Comment avez-vous procédé '
Il y avait une démarche double. D'une part, quand j'ai écrit Si tu cherches la pluie, elle vient d'en haut, je me sentais dans une impasse parce que c'est un livre douloureux, assez difficile pour moi à écrire, très intime, très dur. Et donc, je me suis retrouvé en tant que romancier à chercher des explications dans le passé, et le passé immédiat, c'était les années 1940, avec l'arrivée des républicains. D'autre part, c'est que c'était toujours la ville d'Oran, ma ville natale, c'est le personnage de mes trois romans, même si dans les deux premiers, je ne cite pas le nom de la ville ni celui du pays, mais enfin tout le monde a compris que c'était Oran. Là, j'ai décidé de citer la ville, de nommer l'Espagne, l'Algérie, l'Andalousie... de nommer Oran, parce que je pense que je suis arrivé au moment où je pouvais le faire. Je devais la nommer parce que je suis arrivée à dépasser la douleur première.
Et qu'est-ce que la douleur première '
Quand j'ai écrit Le Bus dans la ville, mon premier roman, je sentais en l'écrivant que j'écrivais un deuxième roman. En fait, dès que je l'ai terminé, je me suis dit que ce n'était pas le livre que je voulais écrire. Le livre que je voulais écrire, c'était, dès le départ, Si tu cherches la pluie, elle vient d'en haut, qui revient sur une phase de l'histoire contemporaine algérienne, mais horriblement monstrueuse, mais horriblement monstrueuse. Ce qui me permettait, en évoquant cette période sans la nommer, d'évoquer la condition humaine et ce qu'on devient quand il y a une histoire qui vous dépasse, quand il y a une guerre qui va broyer les hommes et les femmes, et qui fait en sorte que tout se délite, tout se distend. En fait, toutes les guerres, sans exception ou distinction, ne sont ni morales, ni bonnes, ni acceptables. Mais je crois que c'est fondamentalement la nature humaine qui est importante. Que deviens l'homme, l'être humain, au-delà de l'histoire ' Que deviennent les hommes et les femmes ' Est-ce qu'on est obligés de les broyer toujours ' Non, moi, je dis non ! L'homme a droit à sa dignité, à sa vie, et de la construire comme il l'entend.
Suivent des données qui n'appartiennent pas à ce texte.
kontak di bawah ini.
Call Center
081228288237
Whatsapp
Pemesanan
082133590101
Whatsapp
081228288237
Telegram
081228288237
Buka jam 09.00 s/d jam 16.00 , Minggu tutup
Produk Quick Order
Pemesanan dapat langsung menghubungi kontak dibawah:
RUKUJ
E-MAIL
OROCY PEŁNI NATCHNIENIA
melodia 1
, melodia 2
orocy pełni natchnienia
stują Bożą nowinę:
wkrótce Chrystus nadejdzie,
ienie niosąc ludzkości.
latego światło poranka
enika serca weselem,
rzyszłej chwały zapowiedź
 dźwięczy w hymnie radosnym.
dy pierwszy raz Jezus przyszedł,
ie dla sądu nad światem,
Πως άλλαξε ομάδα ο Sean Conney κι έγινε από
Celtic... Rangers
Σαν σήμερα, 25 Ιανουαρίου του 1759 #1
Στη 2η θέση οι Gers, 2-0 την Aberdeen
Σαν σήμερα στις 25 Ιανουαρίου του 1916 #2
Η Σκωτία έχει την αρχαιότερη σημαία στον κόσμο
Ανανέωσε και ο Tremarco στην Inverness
Paco est comme tous les personnages de vos romans, qui ne sont pas forcément héroïques ; ils sont presque des individus de la marge...
Absolument. Paco est au départ un fils de paysan pauvre, qui n'a rien, qui n'était pas destiné à devenir républicain, qui n'était pas destiné à aller au parti communiste et qui le devient au fur et à mesure.
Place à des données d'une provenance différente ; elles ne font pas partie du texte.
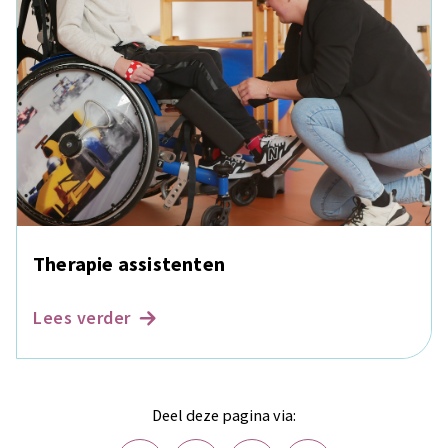
Therapie assistenten
Lees verder
Deel deze pagina via:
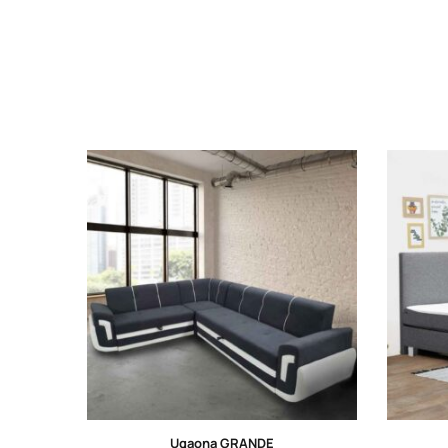
Ugaona GRANDE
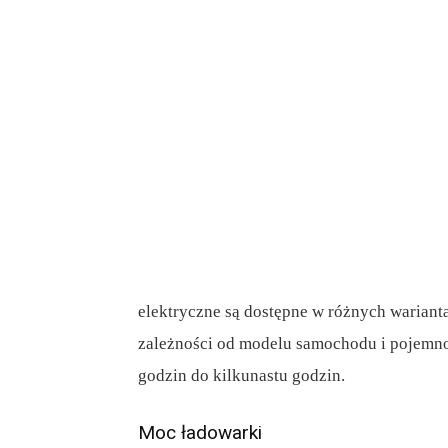
elektryczne są dostępne w różnych warianta
zależności od modelu samochodu i pojemnoś
godzin do kilkunastu godzin.
Moc ładowarki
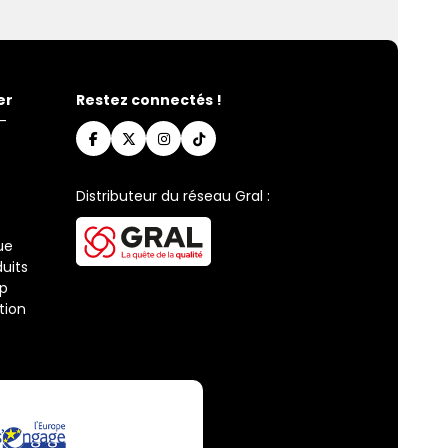
er
Restez connectés !
-
Distributeur du réseau Gral :
ue
uits
ap
tion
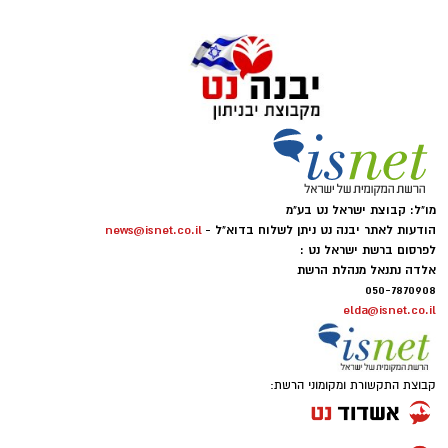
מו"ל: קבוצת ישראל נט בע"מ
הודעות לאתר יבנה נט ניתן לשלוח בדוא"ל -
news@isnet.co.il
לפרסום ברשת ישראל נט :
אלדה נתנאל מנהלת הרשת
050-7870908
elda@isnet.co.il
קבוצת התקשורת ומקומוני הרשת:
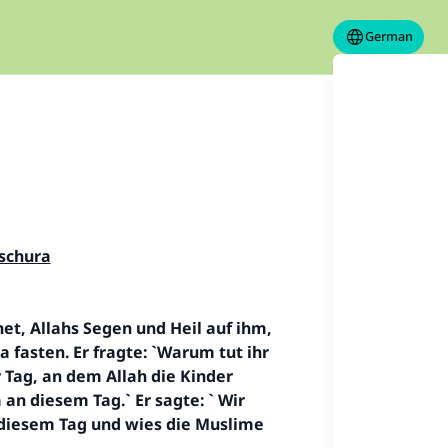
German
schura
het,
Allah
s Segen und Heil auf ihm,
 fasten. Er fragte: `Warum tut ihr
er Tag, an dem
Allah
die Kinder
an diesem Tag.` Er sagte: ` Wir
 diesem Tag und wies die Muslime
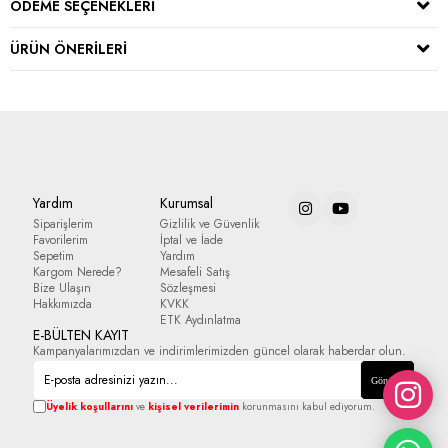
ÖDEME SEÇENEKLERI
ÜRÜN ÖNERILERI
Yardım
Kurumsal
Siparişlerim
Gizlilik ve Güvenlik
Favorilerim
İptal ve İade
Sepetim
Yardım
Kargom Nerede?
Mesafeli Satış
Bize Ulaşın
Sözleşmesi
Hakkımızda
KVKK
ETK Aydınlatma
E-BÜLTEN KAYIT
Kampanyalarımızdan ve indirimlerimizden güncel olarak haberdar olun.
Gönder
Üyelik koşullarını
ve
kişisel verilerimin
korunmasını kabul ediyorum.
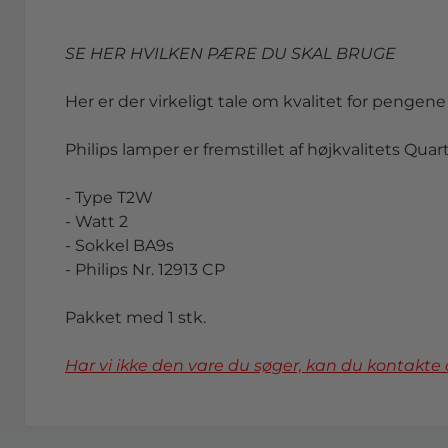
SE HER HVILKEN PÆRE DU SKAL BRUGE
Her er der virkeligt tale om kvalitet for pengene 
Philips lamper er fremstillet af højkvalitets Qua
- Type T2W
- Watt 2
- Sokkel BA9s
- Philips Nr. 12913 CP
Pakket med 1 stk.
Har vi ikke den vare du søger, kan du kontakte 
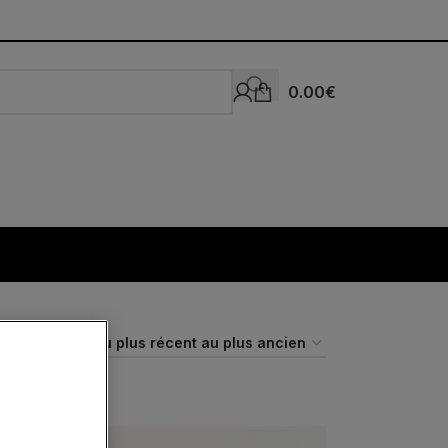
0.00
€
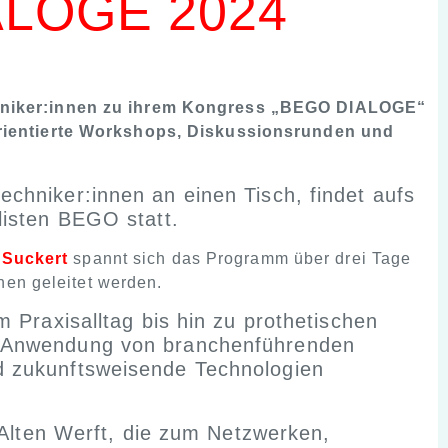
IALOGE 2024
chniker:innen zu ihrem Kongress „BEGO DIALOGE“
orientierte Workshops, Diskussionsrunden und
chniker:innen an einen Tisch, findet aufs
listen BEGO statt.
 Suckert
spannt sich das Programm über drei Tage
nen geleitet werden.
 Praxisalltag bis hin zu prothetischen
r Anwendung von branchenführenden
d zukunftsweisende Technologien
 Alten Werft, die zum Netzwerken,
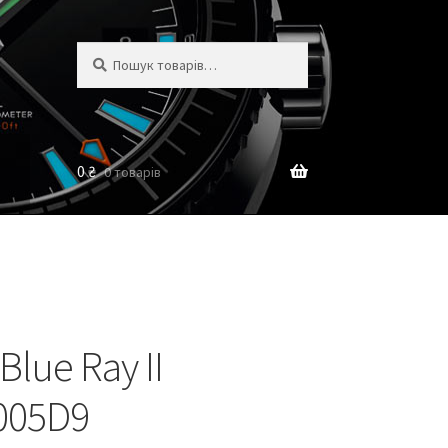
Шукати:
Шукати
0
₴
0 товарів
Blue Ray II
005D9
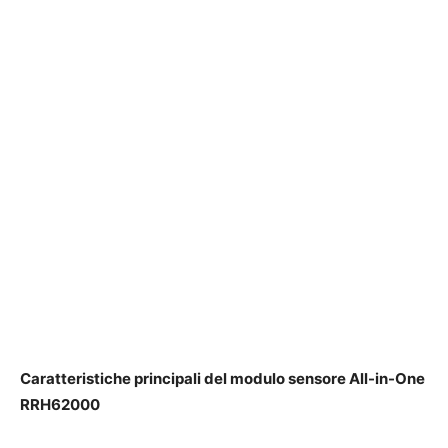
Caratteristiche principali del modulo sensore All-in-One
RRH62000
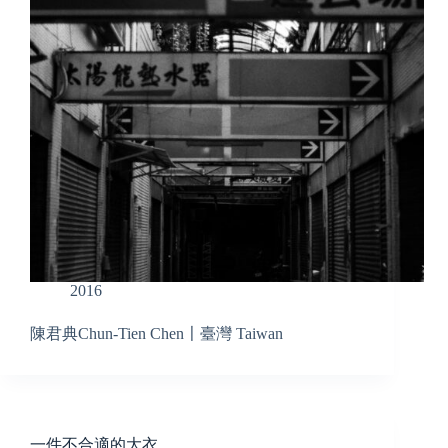
2016
陳君典Chun-Tien Chen〡臺灣 Taiwan
一件不合適的大衣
Dans vos trois romans, il n'y a pas du tout de sentiment d'exil ou de déracinement, mais plutôt celui de l'errance...
Effectivement, j'aime cette idée d'errance. Quant à l'exil ou le déracinement, je ne suis pas dans cela, parce que certes j'ai quitté l'Algérie depuis des années, mais je ne me sens pas du tout exilé, puisque j'y reviens quand je veux. De plus, je suis parti en France, mais ça aurait pu être l'Espagne ou Haïti ou autres.
Une longue nuit d'absence de Yahia Belaskri. Roman, 160 pages. Editions Apic. Prix Sila : 500 DA.